Leituras de férias IV. Dos poetas que não sinto ao elogio da frustração
Ouvi os sábios todos discutir
Podia a todos refutar a rir.
Mas preferi, bebendo na ampla sombra,
Indefinidamente só ouvir
(Fernando Pessoa, em 3 de Outubro de 1935)
De nada vale ler livros de poemas que não sinto, não porque sejam poemas sem sentido, mas porque a estética que os embebe e reproduz nos afasta de senti-los em segredo.
Através do conhecer-me inteiramente conheço inteiramente a humanidade toda
(Fernando Pessoa, Livro do Desassossego)
De nada vale tentar ouvir uma qualquer música que me leve ao sonho que me apetece, quando ela foi composta para outros sonhos.

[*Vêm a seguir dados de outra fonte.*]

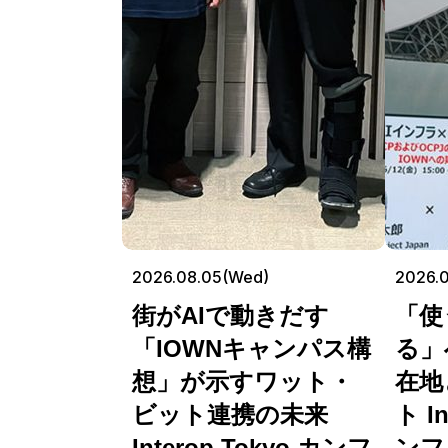
2026.08.05(Wed)
2026.0
街がAIで動きだす
「使
「IOWNキャンパス構
る」
想」が示すワット・
在地
ビット連携の未来
ト In
Interop Tokyo カンフ
ンフ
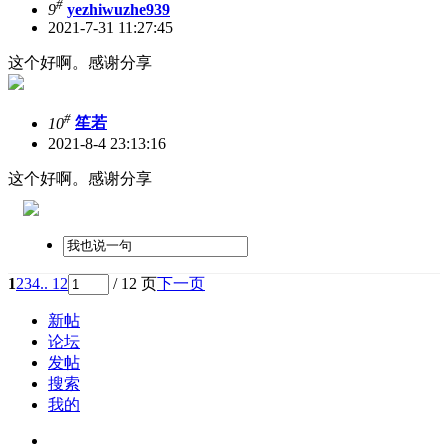
#
9
yezhiwuzhe939
2021-7-31 11:27:45
这个好啊。感谢分享
#
10
笙若
2021-8-4 23:13:16
这个好啊。感谢分享
1
2
3
4
.. 12
/ 12 页
下一页
新帖
论坛
发帖
搜索
我的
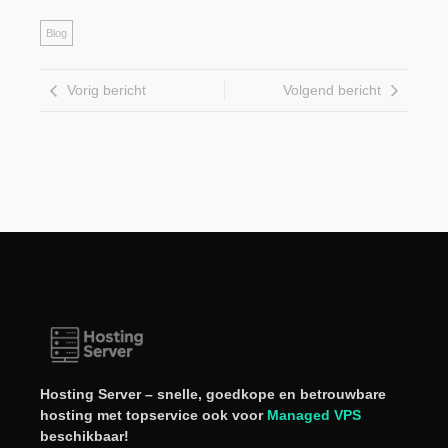
Blog
Vorig bericht
Volgend bericht
Hosting Server – snelle, goedkope en betrouwbare
hosting met topservice ook voor
Managed VPS
beschikbaar!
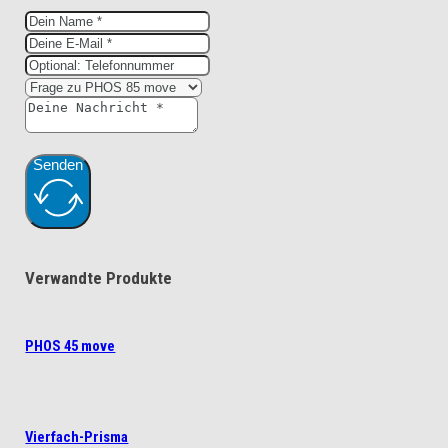
Senden
Verwandte Produkte
PHOS 45 move
Vierfach-Prisma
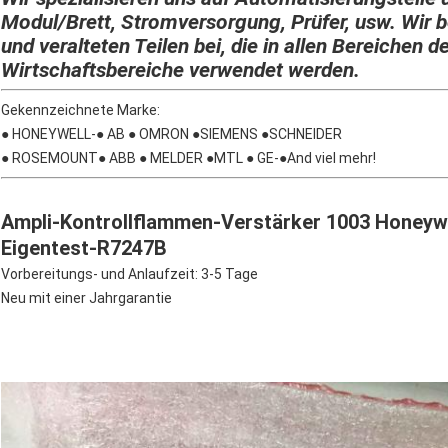
Modul/Brett, Stromversorgung, Prüfer, usw. Wir b
und veralteten Teilen bei, die in allen Bereichen d
Wirtschaftsbereiche verwendet werden.
Gekennzeichnete Marke:
● HONEYWELL-● AB ● OMRON ●SIEMENS ●SCHNEIDER
● ROSEMOUNT● ABB ● MELDER ●MTL ● GE-●And viel mehr!
Ampli-Kontrollflammen-Verstärker 1003 Honeyw
Eigentest-R7247B
Vorbereitungs- und Anlaufzeit: 3-5 Tage
Neu mit einer Jahrgarantie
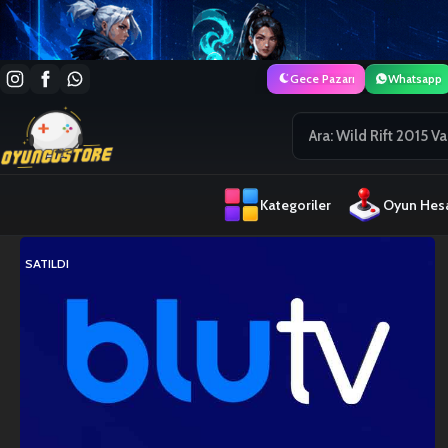
Gece Pazarı
Whatsapp
Kategoriler
Oyun Hesa
SATILDI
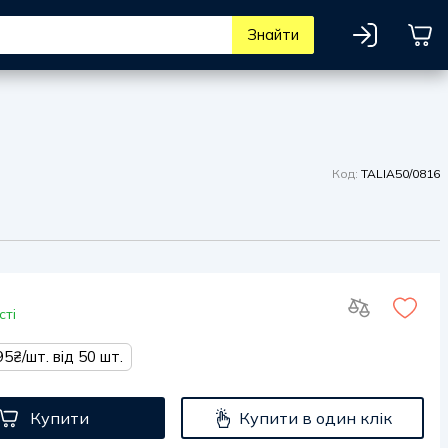
Знайти
Код:
TALIA50/0816
сті
95₴/шт. від 50 шт.
Купити
Купити в один клік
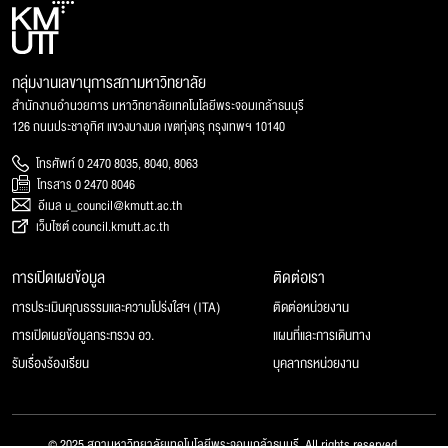
กลุ่มงานเลขานุการสภามหาวิทยาลัย
สำนักงานอำนวยการ มหาวิทยาลัยเทคโนโลยีพระจอมเกล้าธนบุรี
126 ถนนประชาอุทิศ แขวงบางมด เขตทุ่งครุ กรุงเทพฯ 10140
โทรศัพท์ 0 2470 8035, 8040, 8063
โทรสาร 0 2470 8046
อีเมล u_council@kmutt.ac.th
เว็บไซต์ council.kmutt.ac.th
การเปิดเผยข้อมูล
ติดต่อเรา
การประเมินคุณธรรมและความโปร่งใสฯ (ITA)
ติดต่อหน่วยงาน
การเปิดเผยข้อมูลกระทรวง อว.
แผนที่และการเดินทาง
รับเรื่องร้องเรียน
บุคลากรหน่วยงาน
© 2025 สภามหาวิทยาลัยเทคโนโลยีพระจอมเกล้าธนบุรี, All rights reserved.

Quem sabe escrever é o que sabe ver os seus sonhos nitidamente
(Fernando Pessoa, Livro do Desassossego)
Vale mais sentir o sol chegar, sorver o fogo deste dia que vai nascendo.
Sonho-me a mim próprio e de mim escolho o que é sonhável, compondo-me e recompomdo-me de todas as maneiras até estar perante o que exijo do que sou e não sou
(Fernando Pessoa, Livro do Desassossego)
Depois de morto, um qualquer autor que tenha recebido a consagração como génio, corre o risco de lhe vasculharem a papelada, misturando o publicável com os destroços sobre os quais foi esboçando a respectiva obra. A vantagem de quem não é dessa estirpe consiste em não ficar com arcas cheias de papéis por escrever, de todos os dias poder dispersar-se e ficar sempre por cumprir.
A realidade verdadeira de um objecto é apenas parte dele; o resto é o pesado tributo que ele paga à matéria em troca de existir no espaço
(Fernando Pessoa, Livro do Desassossego)
Quase todos continuam a admirar os grandes teóricos da frustração, pelo que o único espaço de sonho que nos resta fica afinal nos que conseguem não ceder às delícias do situacionismo, aos meandros dos pequenos poderes e a esta tradicional eficácia dos que, graças ao Orçamento de Estado, conseguem comandar contínuos e outros empregados em certos postos de vencimento, isto é, os que vivem a cumprir os despachos de um qualquer mandador que os acasos da burocracia transformaram em comandantes operacionais do cinzentismo, típico dos aparelhos de poder sem sentido de missão.